While some performances have been inconsistent, crowd figures certainly have not. On top of the 48,000 combined attendance this weekend, over 64,000 people turned out for the three Australian home games in the opening round. The Rebels vs Waratahs and Reds vs Force matches drew 51,584 people through the gates, the best attendance for two local derbies held in the same round since the Force entered the competition in 2006.
While the Conference format gives the competition more local derbies it could also lead to false impressions as to the strengths (and weaknesses) of the teams. Are the Waratahs really the best team in the competition after their two bonus point victories? Do the Aussie teams have a competitive scrum? In the Sunday papers, Robbie Deans was reported to be happy with the Aussie teams' scrums in the opening rounds but the real assessment will need to wait until the match-ups against the scrum powerhouses in NZ and South Africa.
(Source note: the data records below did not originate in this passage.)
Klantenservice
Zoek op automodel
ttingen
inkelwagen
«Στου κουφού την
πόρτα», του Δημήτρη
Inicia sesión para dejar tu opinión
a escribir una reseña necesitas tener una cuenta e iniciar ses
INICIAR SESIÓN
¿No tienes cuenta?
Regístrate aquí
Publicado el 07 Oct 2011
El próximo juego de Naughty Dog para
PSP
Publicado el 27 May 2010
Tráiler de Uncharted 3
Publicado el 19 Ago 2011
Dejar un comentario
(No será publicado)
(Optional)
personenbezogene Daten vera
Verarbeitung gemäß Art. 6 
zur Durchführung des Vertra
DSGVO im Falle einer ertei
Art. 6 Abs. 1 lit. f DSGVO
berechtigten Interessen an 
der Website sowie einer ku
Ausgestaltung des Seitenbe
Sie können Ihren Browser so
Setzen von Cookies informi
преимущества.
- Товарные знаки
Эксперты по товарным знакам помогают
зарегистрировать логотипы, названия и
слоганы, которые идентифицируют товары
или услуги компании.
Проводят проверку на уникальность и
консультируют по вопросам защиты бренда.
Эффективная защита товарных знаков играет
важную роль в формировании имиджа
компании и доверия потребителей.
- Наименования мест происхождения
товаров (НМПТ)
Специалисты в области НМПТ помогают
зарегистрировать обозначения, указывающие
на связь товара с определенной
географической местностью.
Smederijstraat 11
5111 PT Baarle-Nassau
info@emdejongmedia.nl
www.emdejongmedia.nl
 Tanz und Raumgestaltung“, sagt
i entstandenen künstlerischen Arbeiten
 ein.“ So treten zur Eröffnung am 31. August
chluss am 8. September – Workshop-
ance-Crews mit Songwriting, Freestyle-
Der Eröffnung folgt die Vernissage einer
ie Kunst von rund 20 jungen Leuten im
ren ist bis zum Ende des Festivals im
One man who would be enjoying the early successes of the revamped competition is Australian Rugby CEO John O'Neill, who has accepted a contract extension until 2013 - a year which should prove a gold mine for the game here with the visit of the British & Irish Lions. The inevitable windfall that follows Lions tours also provides O'Neill with an opportune moment to leave the game on a high -certainly an attractive proposition for one of Australian sports most colourful characters.